I have CORS error when I want ti fetch elements from https://elementary.apps.us.bluescape.com/graphql endpoint

The CORS problem is interesting. Can you try the simple curl command to see if it works?

curl --location --request POST 'https://elementary.apps.us.bluescape.com/graphql' \
--header 'Content-Type: application/json' \
--header 'Authorization: Bearer <yourToken>' \
--data '{"query":"query getAllElements($workspaceId: String!){\n    elements(workspaceId: $workspaceId ) {\n        type: __typename        \n        id\n    }\n}","variables":{"workspaceId":"<yourWorkspaceId>"}}'

Do we have this WS endpoint as well? wss://elementary.apps.us.bluescape.com/v3/graphql

Yes, this should also work for sockets:
'wss://elementary.apps.us.bluescape.com/graphql'

Today subscription to events of wss://api.apps.us.bluescape.com/v3/graphql is very fast, I don’t see any lost and slowness

That’s great news! But i would still suggest switching over to the elementary endpoint to reduce the complexity of going through federated endpoint.

The problem is, As long as WebSocket connection is not closed, There is no way for me to detect that I don’t get any updates anymore

Ahh, yes, I see the problem now. Let me investigate this to see if there is a solution for if an event get’s stalled/lost, and the connection is never dropped.

When I run this command in a terminal it successfully returns element of workspace

I’m not super sure if rawHistory is a good option, First of all as data is an undocumented and unstructured object and I use graphql codegen to help me generate types for TS it’s a not proper API for my usecase

Since yesterday HistoryCommand has been working fast, So I cannot compare HistoryCommand and rawHistory

Yes, I agree. I was only suggesting to use this to help trouble shoot what could be causing the subscription lag.

When I run this command in a terminal it successfully returns element of workspace

Does this mean you are no longer getting the CORS errors? Are have you just decided to stick with the federated endpoint?

I have CORS error and I can successfully run curl command.
CORS is a security feature for browsers and curl is not a browser, we use it as a http client.
curl has no idea of the context of command so CORS has no meaning in a terminal command line.

When I open https://mydomain.com try to connect to bluescape because of some limiting headers such as Access-Control-Allow-Origin the browser refuses to proceed and returns CORS error

There is a misconfiguration in elementary endpoint if it’s a public api

Oh yes, sorry - I’m used to thinking about APIs running on a server application, where CORS doesn’t apply. You are right, that a web app would be impacted.

I’ll have to check to see if we can change the header to allow elementary endpoint to be run in a browser to avoid the CORS error.

is the federated endpoint still performing well for you? Was the slow performance something that happened just the other day?

It’s better that the first date, but not too much stable

Hi @Amerehei,

Thanks for the update.
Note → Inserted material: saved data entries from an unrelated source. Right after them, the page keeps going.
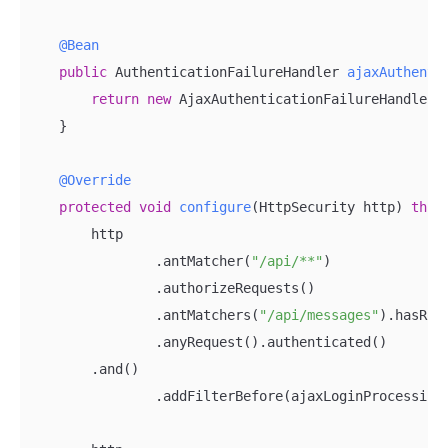
@Bean
public
 AuthenticationFailureHandler 
ajaxAuthenti
return
new
 AjaxAuthenticationFailureHandler()
    }

@Override
protected
void
configure
(HttpSecurity http)
thro
        http

                .antMatcher(
"/api/**"
)

                .authorizeRequests()

                .antMatchers(
"/api/messages"
).hasRol
                .anyRequest().authenticated()

        .and()

                .addFilterBefore(ajaxLoginProcessingF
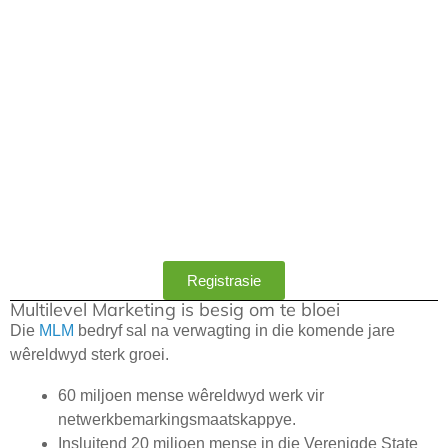
Registrasie
Multilevel Marketing is besig om te bloei
Die
MLM
bedryf sal na verwagting in die komende jare
wêreldwyd sterk groei.
60 miljoen mense wêreldwyd werk vir
netwerkbemarkingsmaatskappye.
Insluitend 20 miljoen mense in die Verenigde State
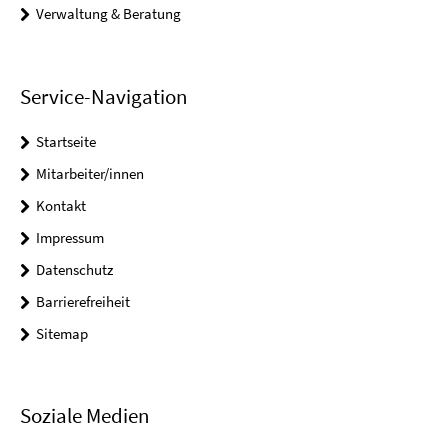
Verwaltung & Beratung
Service-Navigation
Startseite
Mitarbeiter/innen
Kontakt
Impressum
Datenschutz
Barrierefreiheit
Sitemap
Soziale Medien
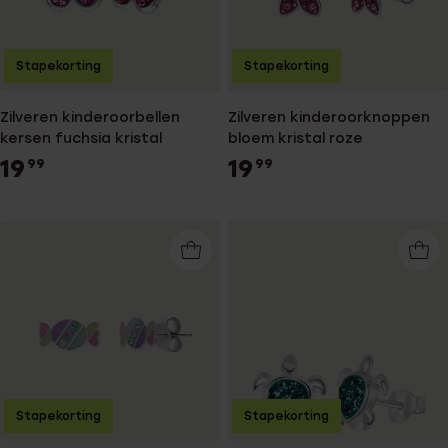
Stapekorting
Stapekorting
Zilveren kinderoorbellen
Zilveren kinderoorknoppen
kersen fuchsia kristal
bloem kristal roze
19
19
99
99
Stapekorting
Stapekorting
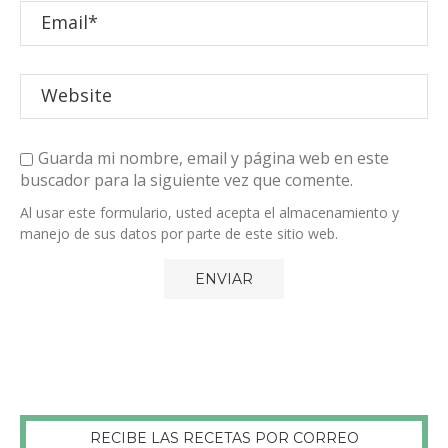
Guarda mi nombre, email y página web en este
buscador para la siguiente vez que comente.
Al usar este formulario, usted acepta el almacenamiento y
manejo de sus datos por parte de este sitio web.
RECIBE LAS RECETAS POR CORREO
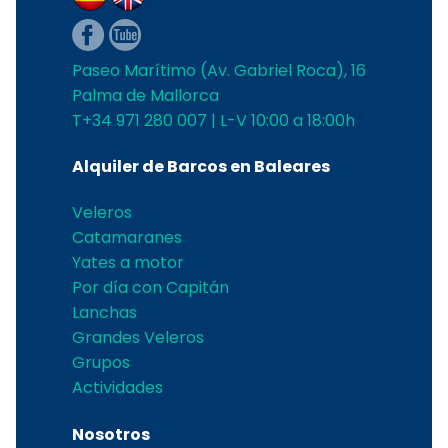
Paseo Marítimo (Av. Gabriel Roca), 16
Palma de Mallorca
T+34 971 280 007 | L-V 10:00 a 18:00h
Alquiler de Barcos en Baleares
Veleros
Catamaranes
Yates a motor
Por día con Capitán
Lanchas
Grandes Veleros
Grupos
Actividades
Nosotros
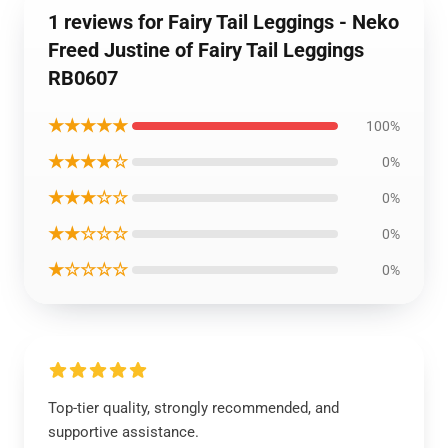
1 reviews for Fairy Tail Leggings - Neko
Freed Justine of Fairy Tail Leggings
RB0607
★★★★★
100%
★★★★☆
0%
★★★☆☆
0%
★★☆☆☆
0%
★☆☆☆☆
0%
Top-tier quality, strongly recommended, and
supportive assistance.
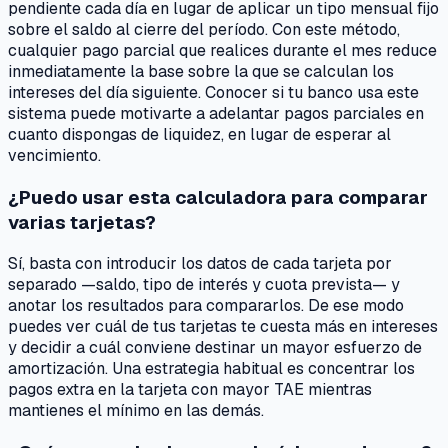
pendiente cada día en lugar de aplicar un tipo mensual fijo
sobre el saldo al cierre del período. Con este método,
cualquier pago parcial que realices durante el mes reduce
inmediatamente la base sobre la que se calculan los
intereses del día siguiente. Conocer si tu banco usa este
sistema puede motivarte a adelantar pagos parciales en
cuanto dispongas de liquidez, en lugar de esperar al
vencimiento.
¿Puedo usar esta calculadora para comparar
varias tarjetas?
Sí, basta con introducir los datos de cada tarjeta por
separado —saldo, tipo de interés y cuota prevista— y
anotar los resultados para compararlos. De ese modo
puedes ver cuál de tus tarjetas te cuesta más en intereses
y decidir a cuál conviene destinar un mayor esfuerzo de
amortización. Una estrategia habitual es concentrar los
pagos extra en la tarjeta con mayor TAE mientras
mantienes el mínimo en las demás.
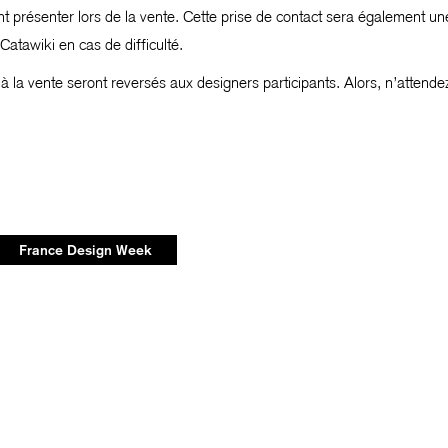
ent présenter lors de la vente. Cette prise de contact sera également u
Catawiki en cas de difficulté.
à la vente seront reversés aux designers participants. Alors, n’attendez 
France Design Week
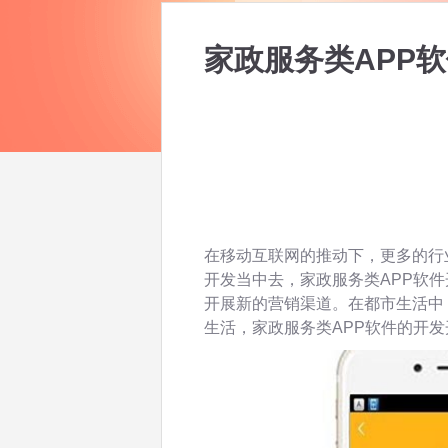
家政服务类APP
在移动互联网的推动下，更多的行
开发当中去，家政服务类APP软
开展新的营销渠道。在都市生活中
生活，家政服务类APP软件的开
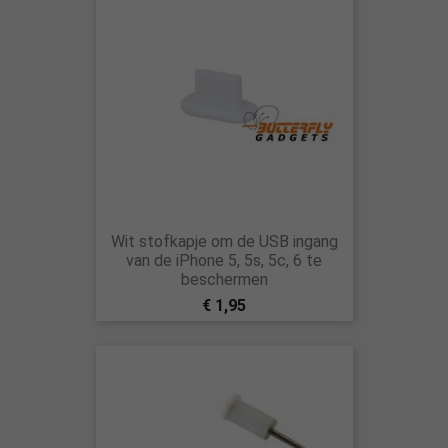
Wit stofkapje om de USB ingang
van de iPhone 5, 5s, 5c, 6 te
beschermen
€ 1,95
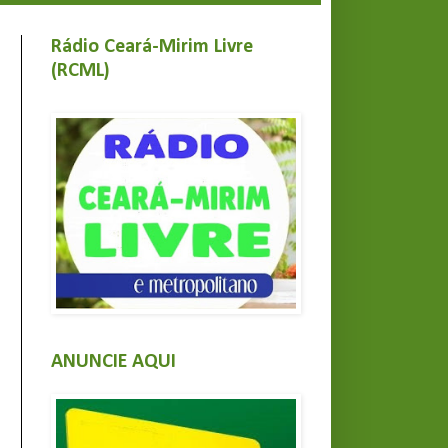
Rádio Ceará-Mirim Livre
(RCML)
ANUNCIE AQUI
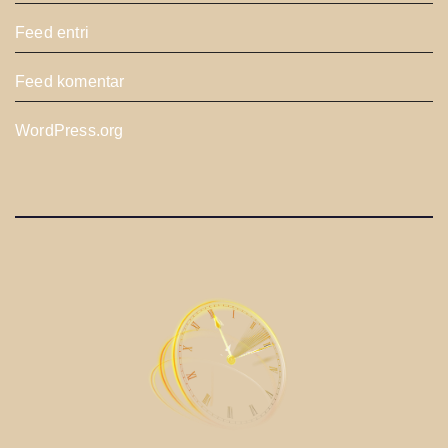
Feed entri
Feed komentar
WordPress.org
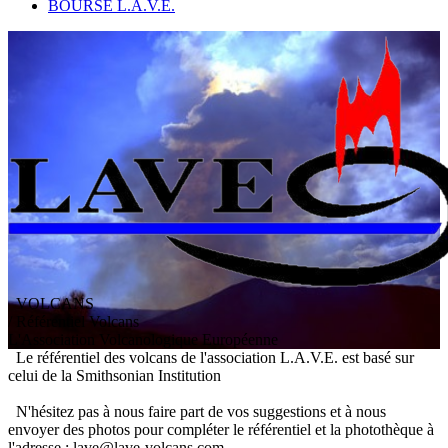
BOURSE L.A.V.E.
VOLCANS
/ Référentiel Volcans
L
'
A
ssociation
V
olcanologique
E
uropéenne
Le référentiel des volcans de l'association L.A.V.E. est basé sur
celui de la Smithsonian Institution
N'hésitez pas à nous faire part de vos suggestions et à nous
envoyer des photos pour compléter le référentiel et la photothèque à
l'adresse : lave@lave-volcans.com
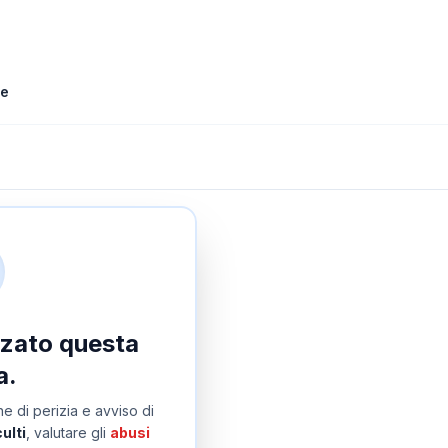
le
izzato questa
a.
e di perizia e avviso di
ulti
, valutare gli
abusi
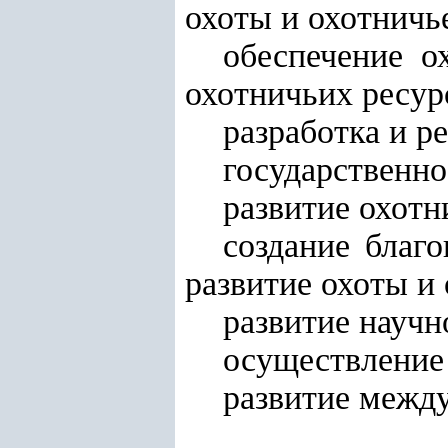
охоты и охотничь
обеспечение о
охотничьих ресур
разработка и р
государственно
развитие охотн
создание благ
развитие охоты и 
развитие научн
осуществление 
развитие между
We are investigating on our end to see what can be done to improve performance. Stay tuned!

Hi @Amerehei,

We have made some changes that should improve graphQL performance which will be in our November 9th release.

You should hopefully see improved performance after the release, and if you don’t please let us know so we can keep digging!

@kkoechley I think the Graphql subscription is not reliable yet. Sometimes it take about 10 seconds to get events

Sometimes mutation operation is slow as well. For example this is a mutation operation to move an object in workspace, it took 7 seconds

Hi @Amerehei,

Thanks for the update. The update tomorrow should help, it will be good to verify the results after Friday.